_EXTRACT TO READ_.
/---

Screwball comedy – it’s not what I thought

I’ve been thinking of my current project as kind of a screwball comedy, modeled roughly after Connie Willis’s To Say Nothing of the Dog and Jasper Fforde’s The Eyre Affair. The key features I had in mind were:

  • Things spiral out of control in a crazy way. Ordinary events, like mislaid keys or misunderstood messages, pile on each other, leading to worst-case but wacky consequences.
  • The heroines are likable and capable though quirky, the supporting characters are even quirkier, and the antagonists are straitlaced and controlling.
  • Even though the stakes are high, like the end of the world as we know it, the reader doesn’t feel unduly anxious or stressed, because the whole situation is so absurd.

Through the wonders of Interlibrary Loan, I got my hands on Romantic vs. Screwball Comedy: Charting the Difference by Wes D. Gehring, who teaches film at Ball State University. He’s talking about movies, not books, and that’s an important distinction, since some of the features of screwball comedies only apply to movies.

As it turns out, screwball comedies have some features that never occurred to me. Some of them are irrelevant to my book, but others sparked new ideas for me, like these:

  • The central character is an antihero, a “little man” who’s always going to be thwarted, because he’s trying to create order in a world where order is impossible.
  • The plots often have couples from different classes coming together, a metaphor for reconciliation between classes, generations, genders, and attitudes (anxiety vs happy-go-lucky optimism).
  • The movies use nutty behavior as a prism through which to view a topsy-turvy period in history.

\---

_EXTRACTED RECORDS_.
/---

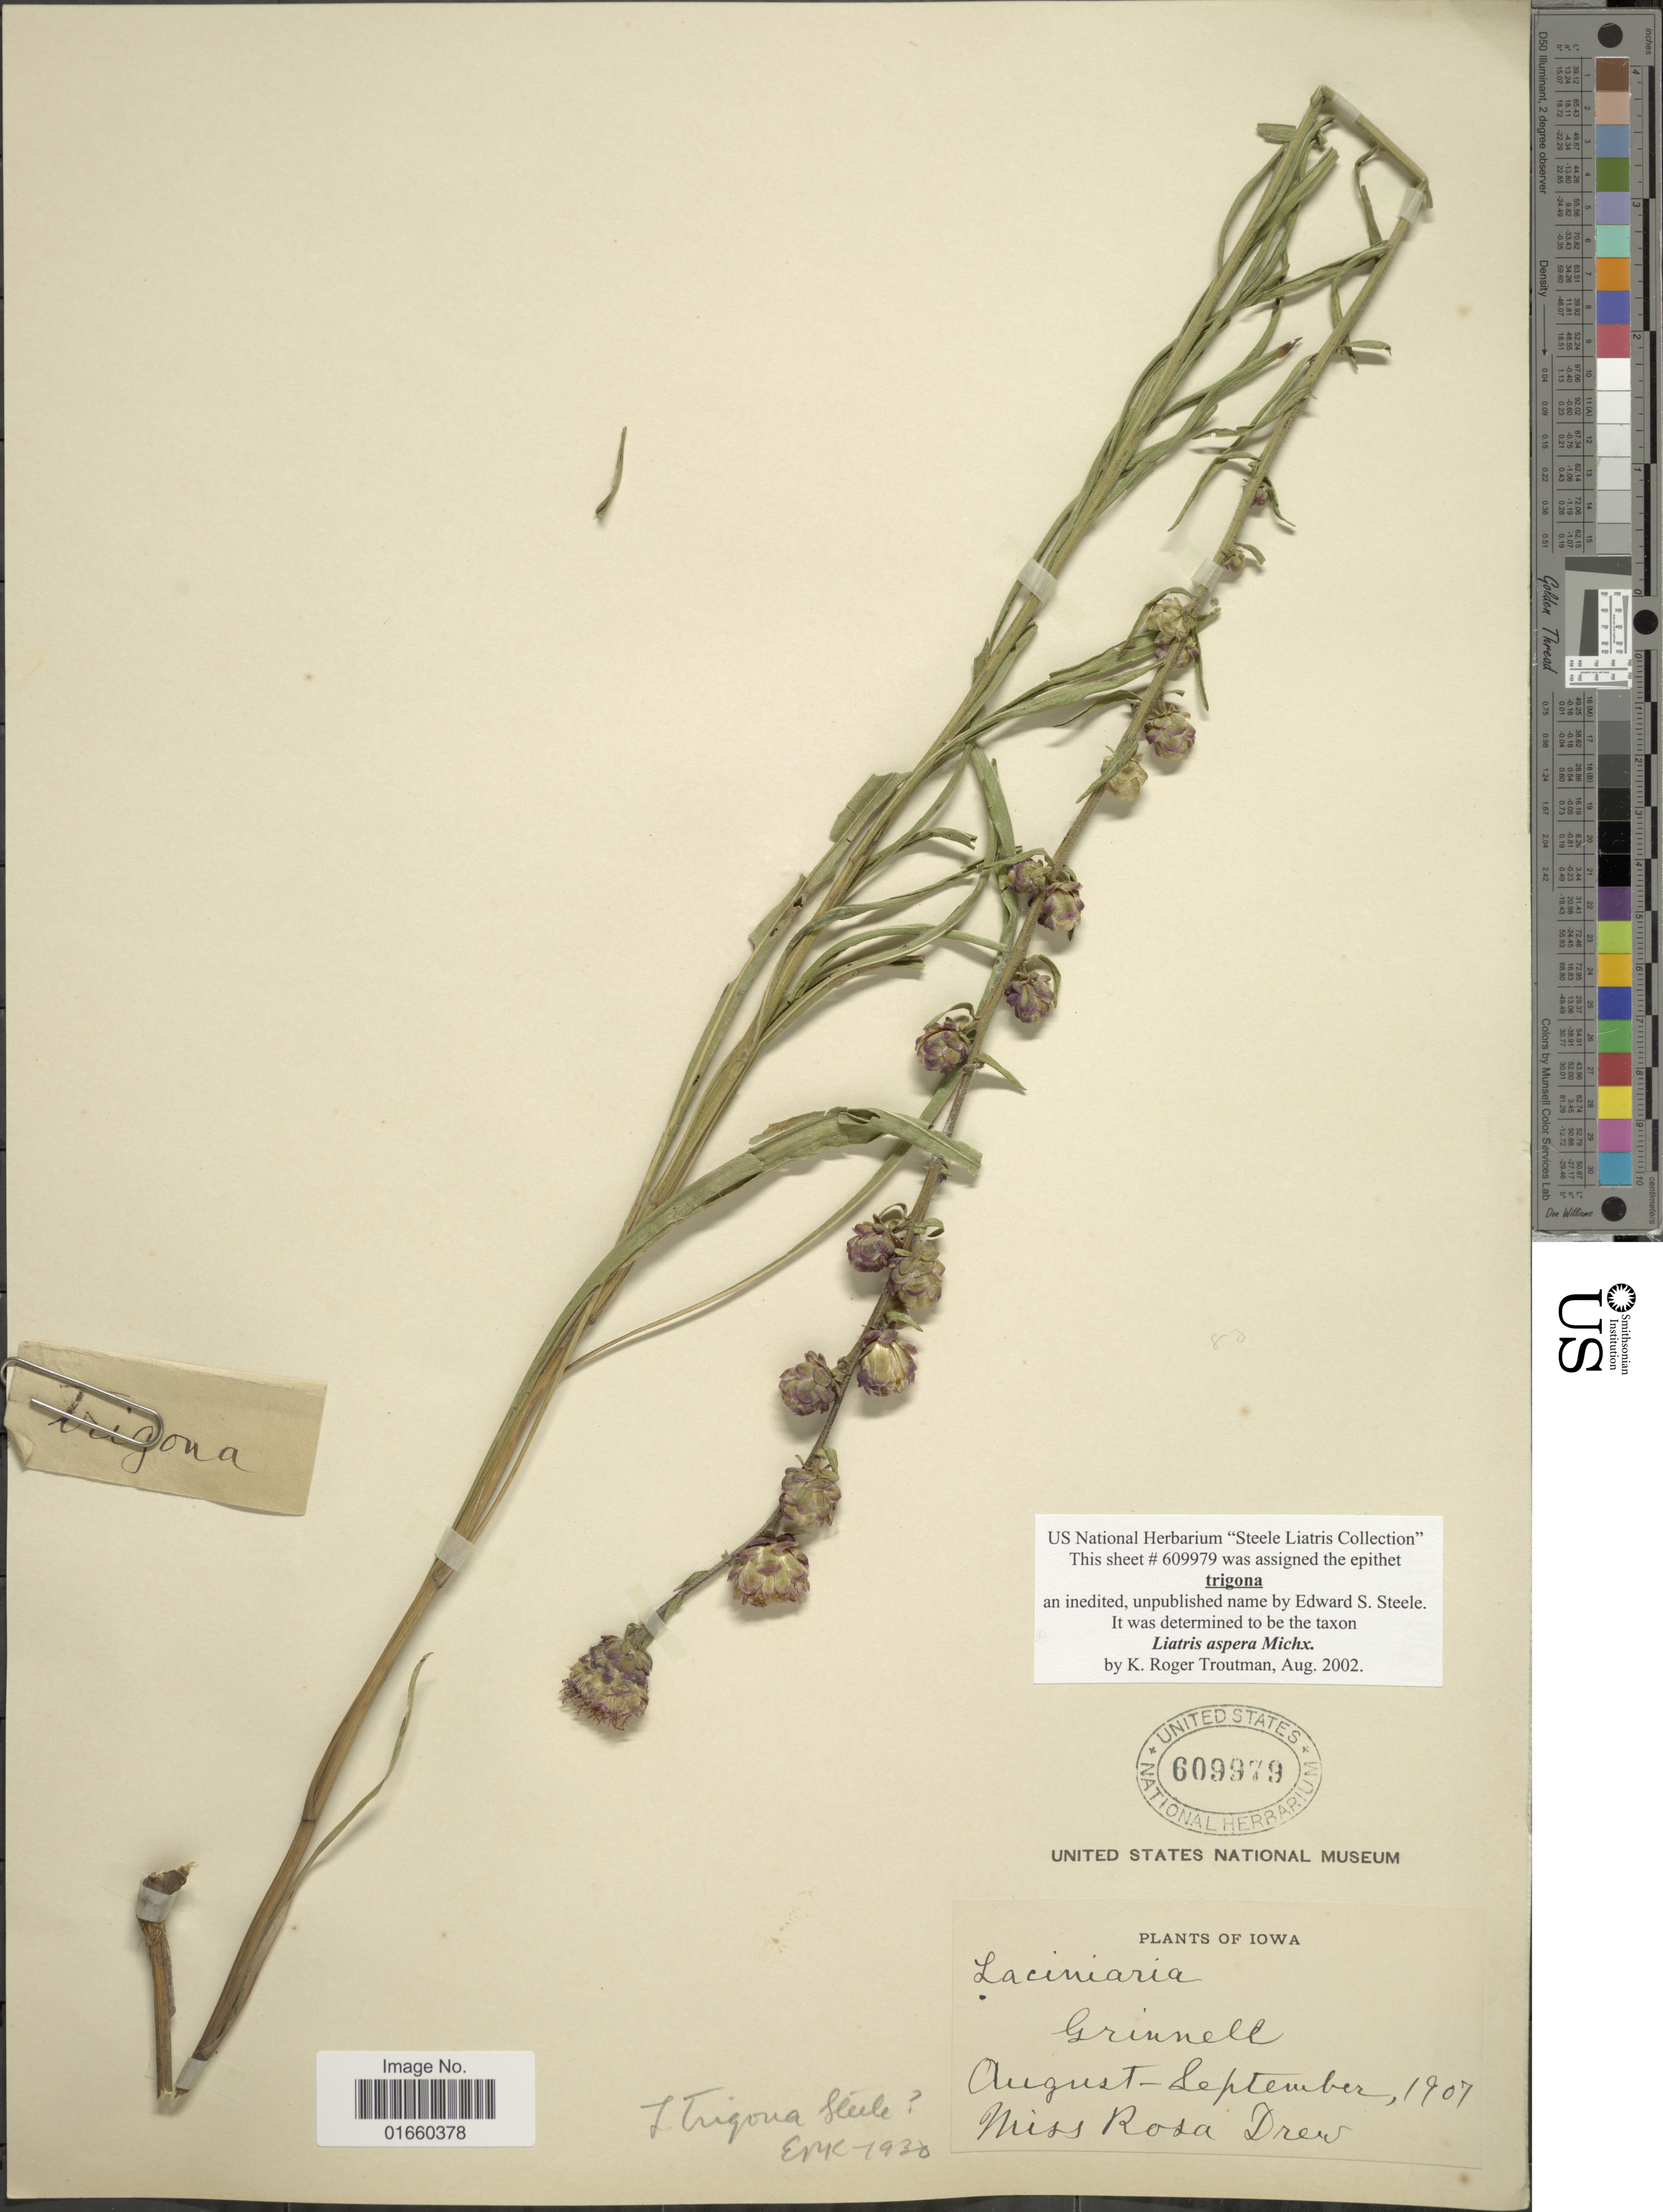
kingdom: Plantae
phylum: Tracheophyta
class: Magnoliopsida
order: Asterales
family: Asteraceae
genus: Liatris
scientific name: Liatris aspera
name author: Michx.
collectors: R. Drew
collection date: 1907-08/1907-09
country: United States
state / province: Iowa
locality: Grinnell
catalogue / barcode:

\---

_PROBLEM TO SOLVE_. Repeat the entire text about screwball comedy word for word.

_SOLUTION TO THE EXERCISE_.
Screwball comedy – it’s not what I thought

I’ve been thinking of my current project as kind of a screwball comedy, modeled roughly after Connie Willis’s To Say Nothing of the Dog and Jasper Fforde’s The Eyre Affair. The key features I had in mind were:

  • Things spiral out of control in a crazy way. Ordinary events, like mislaid keys or misunderstood messages, pile on each other, leading to worst-case but wacky consequences.
  • The heroines are likable and capable though quirky, the supporting characters are even quirkier, and the antagonists are straitlaced and controlling.
  • Even though the stakes are high, like the end of the world as we know it, the reader doesn’t feel unduly anxious or stressed, because the whole situation is so absurd.

Through the wonders of Interlibrary Loan, I got my hands on Romantic vs. Screwball Comedy: Charting the Difference by Wes D. Gehring, who teaches film at Ball State University. He’s talking about movies, not books, and that’s an important distinction, since some of the features of screwball comedies only apply to movies.

As it turns out, screwball comedies have some features that never occurred to me. Some of them are irrelevant to my book, but others sparked new ideas for me, like these:

  • The central character is an antihero, a “little man” who’s always going to be thwarted, because he’s trying to create order in a world where order is impossible.
  • The plots often have couples from different classes coming together, a metaphor for reconciliation between classes, generations, genders, and attitudes (anxiety vs happy-go-lucky optimism).
  • The movies use nutty behavior as a prism through which to view a topsy-turvy period in history.